These mobile applications capture the entire work requirement of each respective health worker, across all primary health care programs. This streamlines data collection, report generation, and payment automation. These mobile applications are also inter-linked, allowing sharing of longitudinal beneficiary data for informed care.

Using the platform, health workers will be enabled to perform the following core activities from their smartphone:
1. Performing a digital health census (to capture true population denominator and community health need)
2. Longitudinal follow-up of primary health care across program verticals (e.g. family planning, maternal and child health, non-communicable diseases, tuberculosis)
3. Disease outbreak surveillance for COVID-19 and other emerging infectious diseases (including symptom- screenings, referrals, and vaccination follow-up)

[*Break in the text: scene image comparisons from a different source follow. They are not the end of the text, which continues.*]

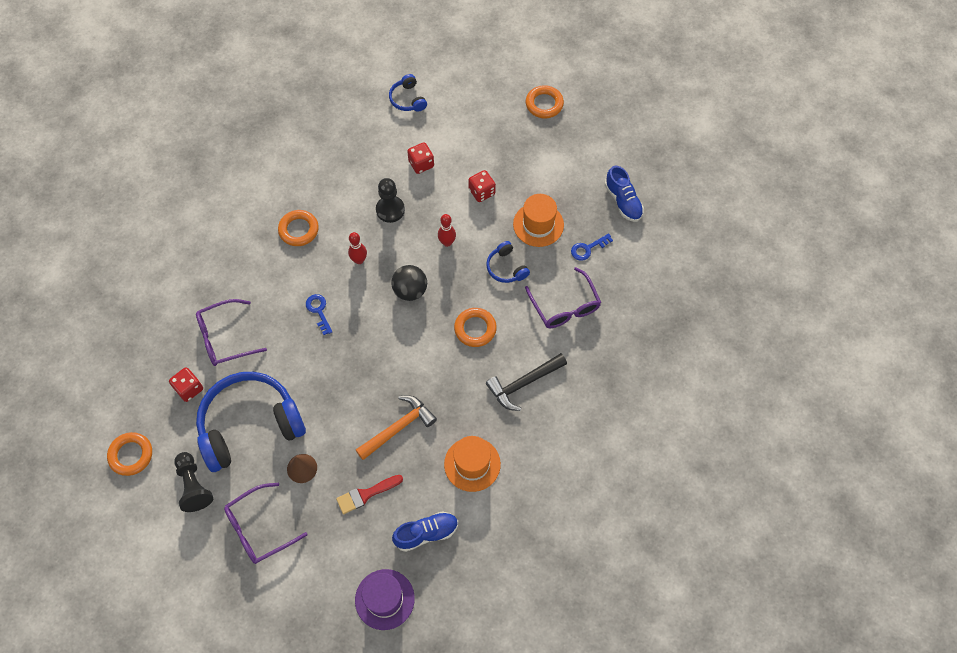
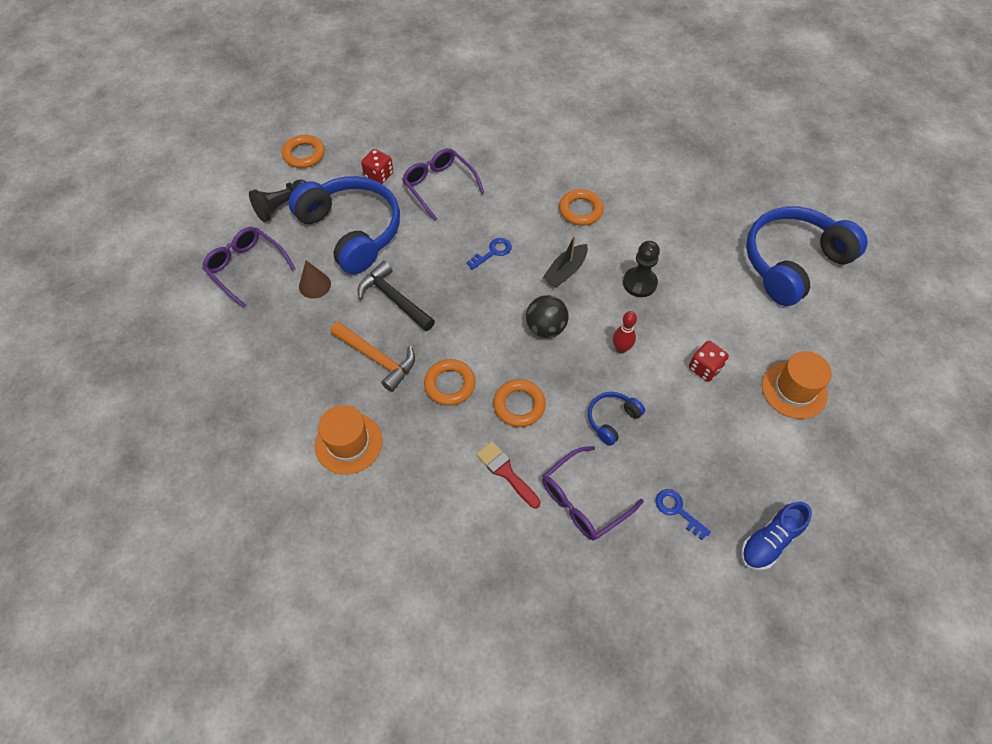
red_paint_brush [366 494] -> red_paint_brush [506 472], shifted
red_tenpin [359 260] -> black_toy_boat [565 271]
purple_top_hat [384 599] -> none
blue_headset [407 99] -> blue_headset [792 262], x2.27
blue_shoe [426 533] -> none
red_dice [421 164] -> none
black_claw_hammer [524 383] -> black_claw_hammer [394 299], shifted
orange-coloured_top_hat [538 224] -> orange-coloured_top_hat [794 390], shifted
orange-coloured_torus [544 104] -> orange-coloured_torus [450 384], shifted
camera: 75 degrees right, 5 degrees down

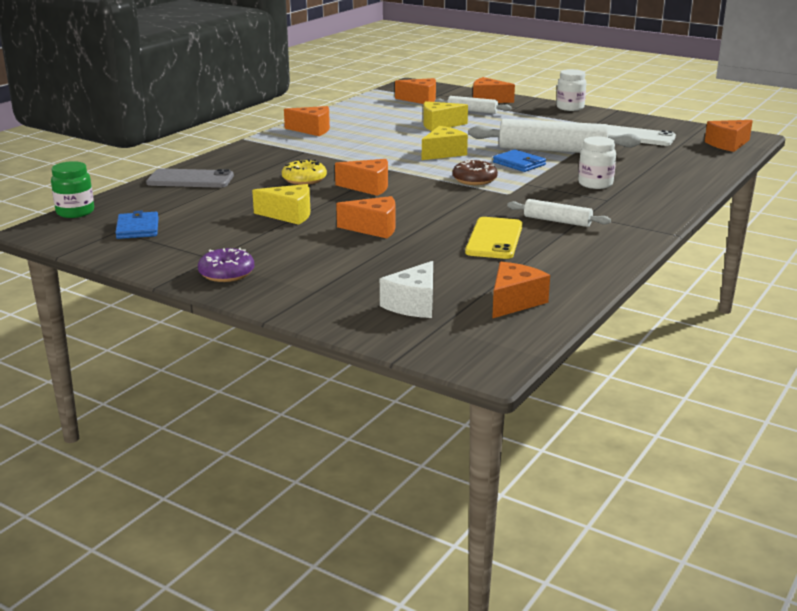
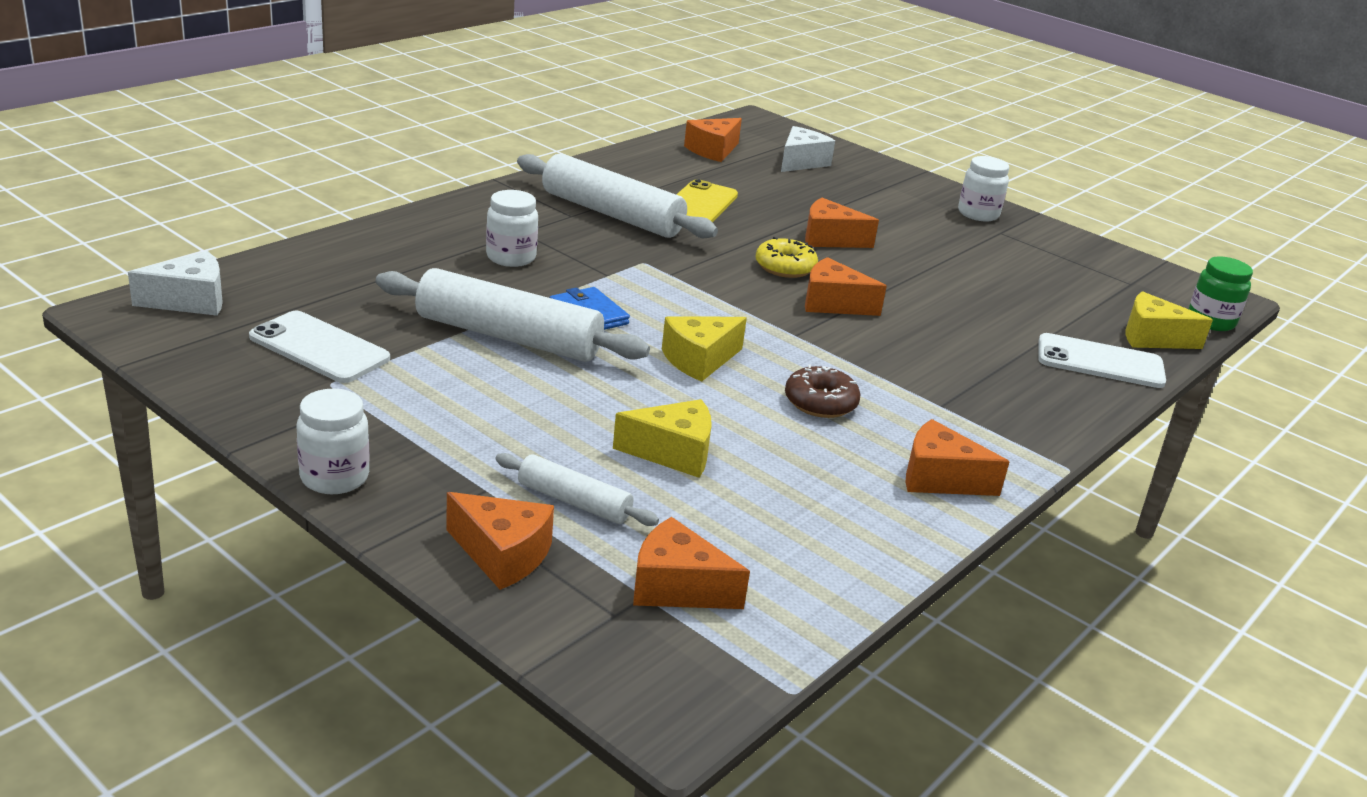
blue_wallet [138 228] -> none
gray_phone [190 179] -> snow-white_phone [1100 362]
purple_doughnut [226 273] -> snow-white_preserve_jar [978 214]
bright_yellow_cheese_wedge [289 215] -> bright_yellow_cheese_wedge [1152 338], shifted
bright_yellow_doughnut [304 179] -> bright_yellow_doughnut [785 267], shifted
dark_brown_doughnut [474 180] -> dark_brown_doughnut [820 402], shifted
snow-white_pastry_roller [557 221] -> snow-white_pastry_roller [611 214], x1.91
orange-coloured_cheese_wedge [728 144] -> snow-white_cheese_wedge [190 301]
camera: 175 degrees left, 5 degrees up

This platform also digitally empowers health officials with AI and GIS-based dashboards to:
1. Monitor and respond to community needs in real time
2. Monitor and respond to healthcare performance in real-time
3. Automate personalized community engagement to health workers and beneficiaries via dialect specific voice calls / messages

Meanwhile, the backend system can be leveraged to update MOHFW databases and automate payments to ASHAs"

USPs

  • Unified interface across health worker cadres and across national health programs, collecting over 500 primary health care indicators
  • Built for the last mile,side-by-side with community health workers, since 2014.
  • With data data accountability,through authenticated health visits by use of NFC, biometric, and GPS technology and data quality score assigned to each health worker
  • Evidence-based and scale-tested, through a 3200 patient RCT and deployed at scale with 60K health workers reaching 18 million beneficiaries.
  • Adding real value to community health workers, through automated decision support, progress tracking, reporting, and payment projections.




Policy

In 2020, the Central Ministry of Medical, Health and Family Welfare granted 17.55 Cr INR ($2.2M) for the project launch under the National Health Mission Innovation budget for Rajasthan. In 2022, the MOHFW provided a second round of funding - 107.5 Cr INR ($13.5M) to scale CHIP across Rajasthan , and ultimately to demonstrate a digital health model for scale-up across India. In that regard, Khushi Baby is also working to integrate CHIP with the Ayushman Bharat Digital Health Mission to develop a model for interoperable community health level data relevant for about 1 billion Indians living in rural India today.